Records excerpted from a collection =

◇ ◇ ◇ ◇ ◇

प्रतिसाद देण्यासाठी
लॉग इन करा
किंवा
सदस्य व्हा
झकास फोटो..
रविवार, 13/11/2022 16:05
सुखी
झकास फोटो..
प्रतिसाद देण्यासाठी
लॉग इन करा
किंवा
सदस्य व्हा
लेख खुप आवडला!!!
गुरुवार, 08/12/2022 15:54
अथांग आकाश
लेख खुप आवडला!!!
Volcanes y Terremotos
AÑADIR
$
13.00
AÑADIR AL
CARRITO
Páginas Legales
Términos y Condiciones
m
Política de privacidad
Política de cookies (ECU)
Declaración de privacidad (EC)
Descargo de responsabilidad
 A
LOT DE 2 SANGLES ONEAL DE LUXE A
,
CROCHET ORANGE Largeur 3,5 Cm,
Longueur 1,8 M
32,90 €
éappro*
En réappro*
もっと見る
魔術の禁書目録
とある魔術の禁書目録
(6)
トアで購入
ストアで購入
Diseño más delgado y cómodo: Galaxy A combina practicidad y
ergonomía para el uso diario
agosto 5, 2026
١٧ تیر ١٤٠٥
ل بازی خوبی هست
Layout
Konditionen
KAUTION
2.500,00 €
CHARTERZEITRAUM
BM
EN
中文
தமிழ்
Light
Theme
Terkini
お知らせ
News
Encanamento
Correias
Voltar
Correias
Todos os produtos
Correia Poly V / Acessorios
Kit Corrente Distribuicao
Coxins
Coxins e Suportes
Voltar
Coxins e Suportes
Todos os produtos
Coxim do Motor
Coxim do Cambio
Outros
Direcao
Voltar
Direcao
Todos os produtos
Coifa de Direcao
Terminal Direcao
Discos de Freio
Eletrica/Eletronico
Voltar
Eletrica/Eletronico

◇ ◇ ◇ ◇ ◇

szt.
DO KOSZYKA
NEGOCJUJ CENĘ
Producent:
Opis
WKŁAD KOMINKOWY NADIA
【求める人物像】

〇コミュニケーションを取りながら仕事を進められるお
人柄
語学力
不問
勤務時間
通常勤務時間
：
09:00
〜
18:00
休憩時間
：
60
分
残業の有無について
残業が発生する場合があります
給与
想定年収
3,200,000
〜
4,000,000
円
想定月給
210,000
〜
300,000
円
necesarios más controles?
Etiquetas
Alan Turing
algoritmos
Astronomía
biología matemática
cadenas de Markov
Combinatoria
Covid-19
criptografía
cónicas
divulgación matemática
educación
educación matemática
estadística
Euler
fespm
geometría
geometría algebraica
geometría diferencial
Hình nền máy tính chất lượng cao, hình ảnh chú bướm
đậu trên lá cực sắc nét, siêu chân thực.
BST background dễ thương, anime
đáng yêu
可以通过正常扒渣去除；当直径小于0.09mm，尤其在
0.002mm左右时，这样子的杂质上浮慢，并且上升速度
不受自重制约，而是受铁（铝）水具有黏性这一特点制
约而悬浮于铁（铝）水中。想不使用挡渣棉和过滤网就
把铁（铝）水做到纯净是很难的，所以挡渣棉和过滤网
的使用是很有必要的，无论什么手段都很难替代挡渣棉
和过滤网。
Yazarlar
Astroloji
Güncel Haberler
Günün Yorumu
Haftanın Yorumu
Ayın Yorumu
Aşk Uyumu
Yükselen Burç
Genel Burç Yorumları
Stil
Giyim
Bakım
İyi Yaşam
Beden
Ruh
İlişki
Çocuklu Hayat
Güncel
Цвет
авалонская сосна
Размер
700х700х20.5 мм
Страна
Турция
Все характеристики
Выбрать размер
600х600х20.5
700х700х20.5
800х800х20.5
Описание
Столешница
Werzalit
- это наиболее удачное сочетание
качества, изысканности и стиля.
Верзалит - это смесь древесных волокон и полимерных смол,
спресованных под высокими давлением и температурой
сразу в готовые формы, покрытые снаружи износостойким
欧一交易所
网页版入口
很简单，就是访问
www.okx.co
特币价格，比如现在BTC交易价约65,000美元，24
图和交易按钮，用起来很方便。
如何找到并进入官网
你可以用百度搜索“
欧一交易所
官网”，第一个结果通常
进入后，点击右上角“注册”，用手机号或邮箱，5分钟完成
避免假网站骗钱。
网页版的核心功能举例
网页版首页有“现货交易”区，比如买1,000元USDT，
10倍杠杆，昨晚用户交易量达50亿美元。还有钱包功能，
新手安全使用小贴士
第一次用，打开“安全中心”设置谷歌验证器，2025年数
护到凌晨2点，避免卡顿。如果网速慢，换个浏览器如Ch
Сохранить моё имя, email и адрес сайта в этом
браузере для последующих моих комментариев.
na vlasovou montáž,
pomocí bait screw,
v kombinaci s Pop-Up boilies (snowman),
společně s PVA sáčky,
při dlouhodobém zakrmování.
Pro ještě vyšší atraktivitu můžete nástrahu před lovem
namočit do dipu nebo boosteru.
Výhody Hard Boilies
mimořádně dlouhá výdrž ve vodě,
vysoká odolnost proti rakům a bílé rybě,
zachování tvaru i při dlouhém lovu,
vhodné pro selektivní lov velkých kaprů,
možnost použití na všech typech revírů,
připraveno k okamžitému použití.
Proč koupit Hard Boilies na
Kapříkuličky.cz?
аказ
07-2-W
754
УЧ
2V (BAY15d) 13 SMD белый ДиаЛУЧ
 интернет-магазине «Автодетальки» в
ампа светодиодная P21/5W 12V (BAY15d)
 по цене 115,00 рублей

◇ ◇ ◇ ◇ ◇

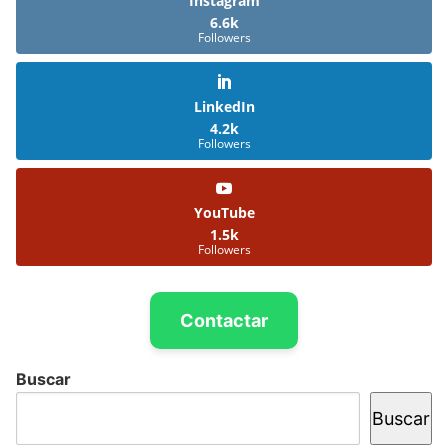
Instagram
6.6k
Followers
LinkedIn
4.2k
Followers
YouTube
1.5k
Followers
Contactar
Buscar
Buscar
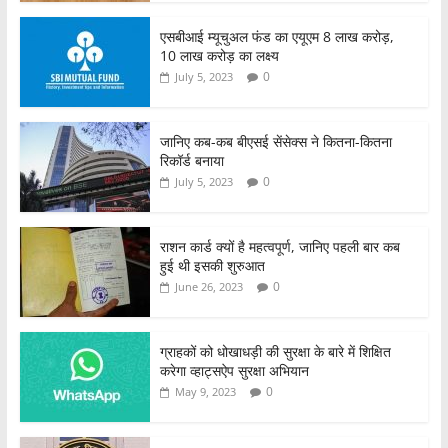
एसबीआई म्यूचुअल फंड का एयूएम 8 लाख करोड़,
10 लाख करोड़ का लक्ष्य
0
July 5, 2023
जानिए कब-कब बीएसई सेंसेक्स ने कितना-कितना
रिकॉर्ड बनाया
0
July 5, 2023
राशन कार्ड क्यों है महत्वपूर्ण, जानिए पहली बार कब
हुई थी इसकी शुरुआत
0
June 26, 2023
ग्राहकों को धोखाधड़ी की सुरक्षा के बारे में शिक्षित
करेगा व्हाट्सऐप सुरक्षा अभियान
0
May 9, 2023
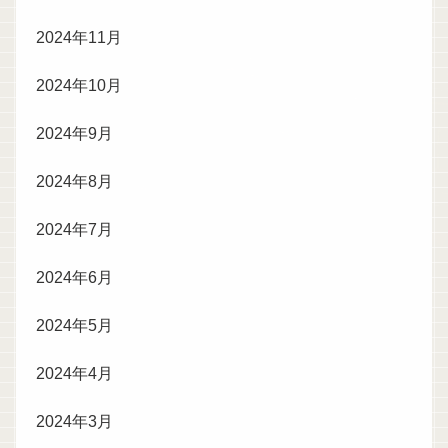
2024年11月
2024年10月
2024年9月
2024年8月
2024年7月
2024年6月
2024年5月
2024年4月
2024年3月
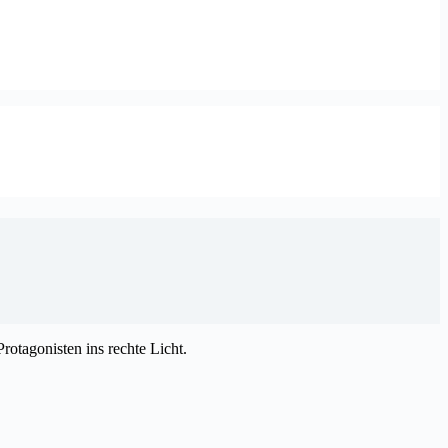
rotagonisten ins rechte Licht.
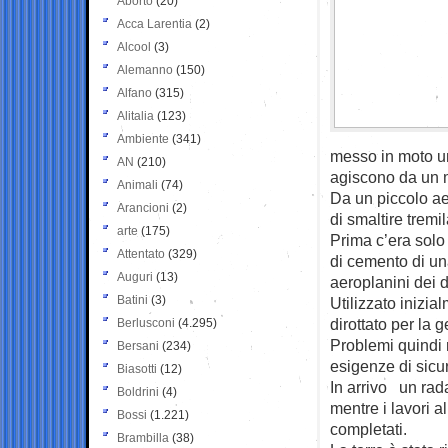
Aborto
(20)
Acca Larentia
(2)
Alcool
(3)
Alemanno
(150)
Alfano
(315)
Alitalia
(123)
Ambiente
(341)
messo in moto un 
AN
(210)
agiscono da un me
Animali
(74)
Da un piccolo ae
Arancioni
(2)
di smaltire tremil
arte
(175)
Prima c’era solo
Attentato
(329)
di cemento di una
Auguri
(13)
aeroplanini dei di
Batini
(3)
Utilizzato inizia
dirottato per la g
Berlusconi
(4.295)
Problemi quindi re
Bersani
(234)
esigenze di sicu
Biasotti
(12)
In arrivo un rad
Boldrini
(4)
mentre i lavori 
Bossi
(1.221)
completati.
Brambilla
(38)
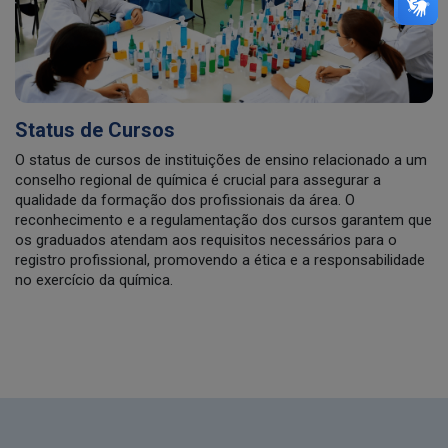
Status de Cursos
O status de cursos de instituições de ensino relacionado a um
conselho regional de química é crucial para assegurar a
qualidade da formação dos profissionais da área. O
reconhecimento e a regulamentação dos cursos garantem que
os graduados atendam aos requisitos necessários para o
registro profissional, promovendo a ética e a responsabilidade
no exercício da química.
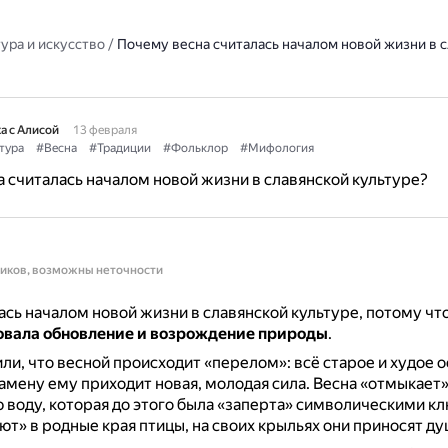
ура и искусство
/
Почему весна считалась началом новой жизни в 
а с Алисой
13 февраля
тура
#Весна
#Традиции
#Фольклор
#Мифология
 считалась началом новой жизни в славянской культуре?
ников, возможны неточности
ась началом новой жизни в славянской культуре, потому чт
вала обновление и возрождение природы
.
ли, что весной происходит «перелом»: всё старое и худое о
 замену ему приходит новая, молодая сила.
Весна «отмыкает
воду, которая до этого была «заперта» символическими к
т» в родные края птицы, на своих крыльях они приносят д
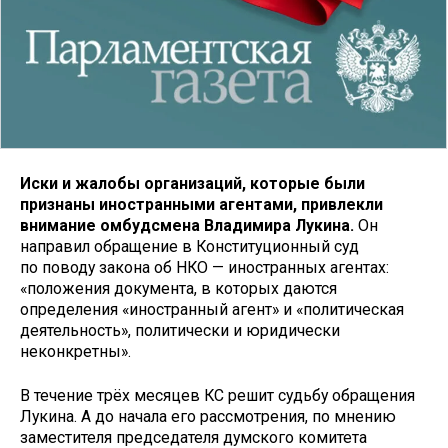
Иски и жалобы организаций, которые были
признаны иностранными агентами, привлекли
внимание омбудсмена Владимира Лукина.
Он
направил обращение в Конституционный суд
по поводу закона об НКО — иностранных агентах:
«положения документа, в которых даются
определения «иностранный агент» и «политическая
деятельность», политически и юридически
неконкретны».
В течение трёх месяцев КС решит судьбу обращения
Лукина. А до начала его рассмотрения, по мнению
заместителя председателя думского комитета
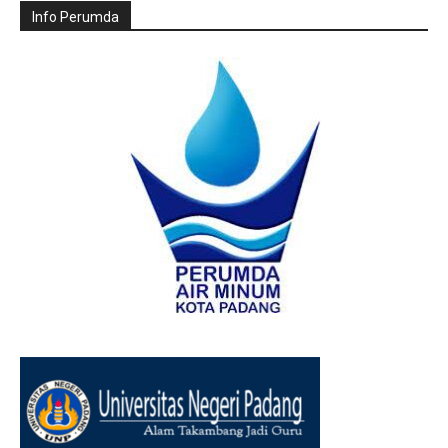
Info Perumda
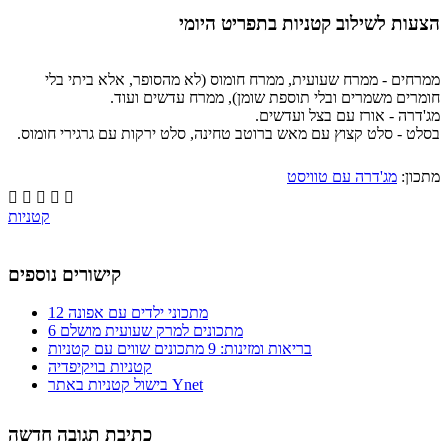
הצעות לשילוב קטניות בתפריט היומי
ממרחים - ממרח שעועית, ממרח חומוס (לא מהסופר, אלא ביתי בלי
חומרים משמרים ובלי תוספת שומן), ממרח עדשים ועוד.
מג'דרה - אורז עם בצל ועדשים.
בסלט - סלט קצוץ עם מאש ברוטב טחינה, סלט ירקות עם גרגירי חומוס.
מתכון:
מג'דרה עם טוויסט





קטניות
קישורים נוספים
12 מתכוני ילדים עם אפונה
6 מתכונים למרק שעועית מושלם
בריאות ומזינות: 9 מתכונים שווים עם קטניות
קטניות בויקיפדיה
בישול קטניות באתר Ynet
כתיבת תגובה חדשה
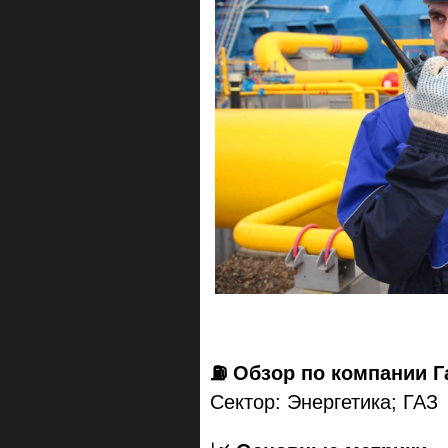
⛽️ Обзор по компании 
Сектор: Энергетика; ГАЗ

◇ ◇ ◇ ◇ ◇

Aim of the exercise =
Each line above that includes "Yorumu" should be shown.

Response to the exercise =
Günün Yorumu
Haftanın Yorumu
Ayın Yorumu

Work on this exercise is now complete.